## EXCERPT
▼

Unibo structure involved: Department of Education Studies “Giovanni Maria Bertin”
Unibo Team: Consuelo Mameli, Damiano Menin, prof. Annalisa Guarini (Dept. of Psycology) 

Website: https://www.ou.nl/web/blurred-lives

Project Duration in months: 24
Start Date: 04/09/2017
End Date: 03/09/2019

Budget: euro 284.129,00
Unibo Budget: euro 61.568,00

Coordinator: Stranmillis University College (UK)
Partners:

  • GOLDSMITHS' COLLEGE (UK)
  • ALMA MATER STUDIORUM - UNIVERSITA DI BOLOGNA(IT)
  • OPEN UNIVERSITEIT NEDERLAND (NL)
  • FREIE UNIVERSITAT BERLIN (GR)

Description:

The “Blurred Lives Project – a cross-national, co-participatory exploration of cyberbullying, young people and socio-economic disadvantage” will bring together five European partners (from Northern Ireland, London, Germany, Italy and the Netherlands) with specific expertise and experience in tackling cyberbullying. 

The four central SMART objectives of the project are as follows:

  1. To empower young people aged 14-16 to better understand, prevent and combat cyberbullying.
  2. To develop the most useful support materials for teachers, parents/carers and young people (aged 14-16) for signalling, preventing and combating cyberbullying, and to make recommendations to social networking providers.
  3. To determine how the young people understand, experience and respond to the present conditions of cyberbullying.
  4. To determine the relationship between socio-economic disadvantage and young people's understanding and experiences of cyberbullying and their responses/coping strategies.

The project is innovative in its focus on cyberbullying among young people in five different regions of the European Union, but also in its aim to be participatory, involving, training and empowering young people as co-researchers.  In seeking to work with young people from disadvantaged backgrounds, the study also uniquely aims to explore how these young people are affected by cyberbullying, but also to provide them with accessible, up-to-date resources to help them.

▲

## SHORT PROBLEM
Answer from the Blurred Lives project text:
(a) Which institution coordinates the project?
(b) What age range of young people do the SMART objectives target?
(c) What is the Unibo budget?

## DATASET ENTRIES
▼

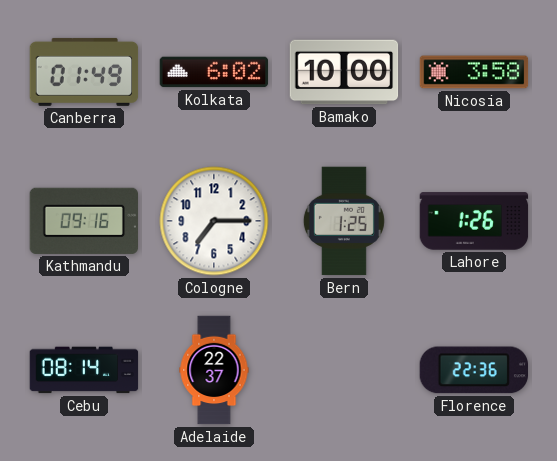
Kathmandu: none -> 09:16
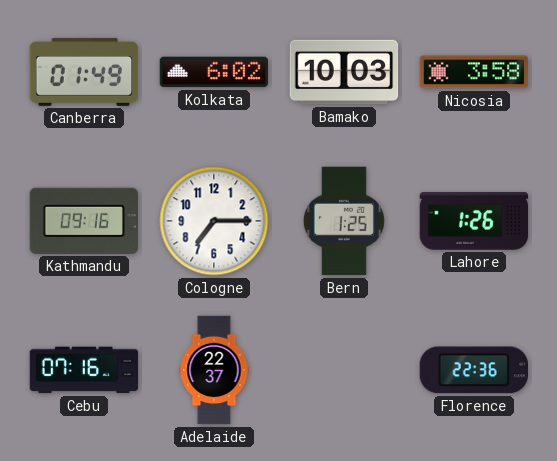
Bamako: 10:00 -> 10:03
Cebu: 08:14 -> 07:16
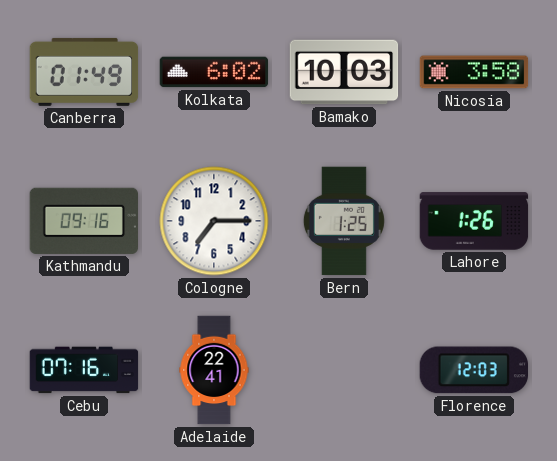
Adelaide: 22:37 -> 22:41
Florence: 22:36 -> 12:03
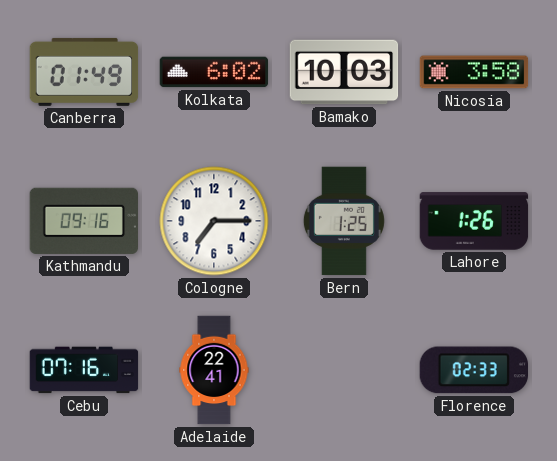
Florence: 12:03 -> 02:33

▲

## ANSWER FOR THIS EXERCISE
(a) Stranmillis University College (UK)
(b) 14-16
(c) euro 61.568,00